Here’s what got me – I was riveted all the way through, and while I knew it was for The Guardian, the product placement wasn’t the focus. The focus was on telling a story – not just the retelling of the Three Little Pigs in today’s age of social media, but also that The Guardian is the one place you can see all of it happening. In this time of aging and dying newspapers, The Guardian differentiates itself from other media and shows that it is still relevant. It’s a multi-prong approach, there is the movie-like ad, but there is also a deeper message here about the company itself.

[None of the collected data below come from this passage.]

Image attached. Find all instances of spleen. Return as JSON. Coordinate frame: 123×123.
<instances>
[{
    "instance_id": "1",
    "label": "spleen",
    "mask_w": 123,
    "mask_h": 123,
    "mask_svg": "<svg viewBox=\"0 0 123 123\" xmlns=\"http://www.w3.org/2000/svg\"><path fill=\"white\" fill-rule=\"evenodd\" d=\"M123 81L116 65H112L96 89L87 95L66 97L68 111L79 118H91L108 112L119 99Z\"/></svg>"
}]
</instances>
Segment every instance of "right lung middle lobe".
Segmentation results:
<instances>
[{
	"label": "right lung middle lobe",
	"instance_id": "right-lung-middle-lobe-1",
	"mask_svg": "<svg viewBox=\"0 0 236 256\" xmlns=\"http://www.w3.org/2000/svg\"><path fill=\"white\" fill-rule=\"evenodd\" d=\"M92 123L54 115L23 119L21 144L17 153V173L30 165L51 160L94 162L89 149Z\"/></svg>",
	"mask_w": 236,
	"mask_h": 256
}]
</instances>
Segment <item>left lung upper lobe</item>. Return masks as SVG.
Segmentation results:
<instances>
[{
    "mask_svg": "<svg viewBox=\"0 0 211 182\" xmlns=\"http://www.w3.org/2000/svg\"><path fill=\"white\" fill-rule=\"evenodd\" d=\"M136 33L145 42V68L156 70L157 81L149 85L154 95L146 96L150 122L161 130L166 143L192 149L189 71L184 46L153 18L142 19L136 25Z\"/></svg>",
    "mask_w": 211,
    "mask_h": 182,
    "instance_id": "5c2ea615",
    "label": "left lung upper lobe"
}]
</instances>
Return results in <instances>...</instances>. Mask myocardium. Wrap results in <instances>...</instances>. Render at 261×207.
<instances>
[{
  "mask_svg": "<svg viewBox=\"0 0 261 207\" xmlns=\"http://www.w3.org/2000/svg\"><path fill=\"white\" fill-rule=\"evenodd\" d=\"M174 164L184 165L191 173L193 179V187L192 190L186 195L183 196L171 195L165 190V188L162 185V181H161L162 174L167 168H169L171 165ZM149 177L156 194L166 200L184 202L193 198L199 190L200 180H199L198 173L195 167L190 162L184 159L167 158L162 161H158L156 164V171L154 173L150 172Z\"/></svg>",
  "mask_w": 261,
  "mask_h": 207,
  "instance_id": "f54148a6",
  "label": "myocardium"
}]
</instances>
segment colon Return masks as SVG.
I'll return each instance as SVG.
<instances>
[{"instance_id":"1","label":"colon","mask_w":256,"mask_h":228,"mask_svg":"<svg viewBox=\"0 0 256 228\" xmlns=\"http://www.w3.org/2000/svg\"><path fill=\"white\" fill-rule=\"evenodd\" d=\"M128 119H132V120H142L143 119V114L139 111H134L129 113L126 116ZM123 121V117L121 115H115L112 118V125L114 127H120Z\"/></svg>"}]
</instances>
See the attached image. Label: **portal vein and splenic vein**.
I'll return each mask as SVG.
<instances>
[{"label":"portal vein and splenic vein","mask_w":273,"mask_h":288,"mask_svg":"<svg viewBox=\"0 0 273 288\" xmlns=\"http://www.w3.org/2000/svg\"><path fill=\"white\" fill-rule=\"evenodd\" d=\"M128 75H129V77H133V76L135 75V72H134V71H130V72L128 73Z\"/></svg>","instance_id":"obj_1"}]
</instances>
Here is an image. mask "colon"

It’s making me think about advertising in today’s society. We know that most companies advertise because they want to sell more product, but effective advertising does more than that – it says something about the brand itself. It builds the company’s reputation and reinforces important messages. It also sticks like a burr in your mind. I won’t be forgetting this one for a long time.



  1. Dawn;
    I remember seeing this ad some time ago. It did stick in my mind and was as enjoyable seeing it again as it was the first time. The reason I am leaving a comment here is that your perspective on the ad is delightfully illuminating and insightful, as well as eloquent and succinct. (I guess I could have just said, “I liked it”)
    Especially, I appreciate your point about advertising in today’s society. It seems that many of today’s advertisements use the tactic of portraying deceit and stupidity as a ‘common ground’ to develop affinity for the product, i.e. the man lying to his wife on the cell phone, or the man being dumber than the 6 year old child, etc.
    Happy New Year!

    1. Good point Bud! Now you’ve got me thinking – you are right, there does seem to be a trend of of advertising that uses deceit and stupidity as a starting point. I immediately thought of several ads that fit the description you gave. That’s got me wondering about the psychology behind it. Are those types of ads actually effective? Or are they just easy? The low-hanging fruit?

      Thanks for the food for thought!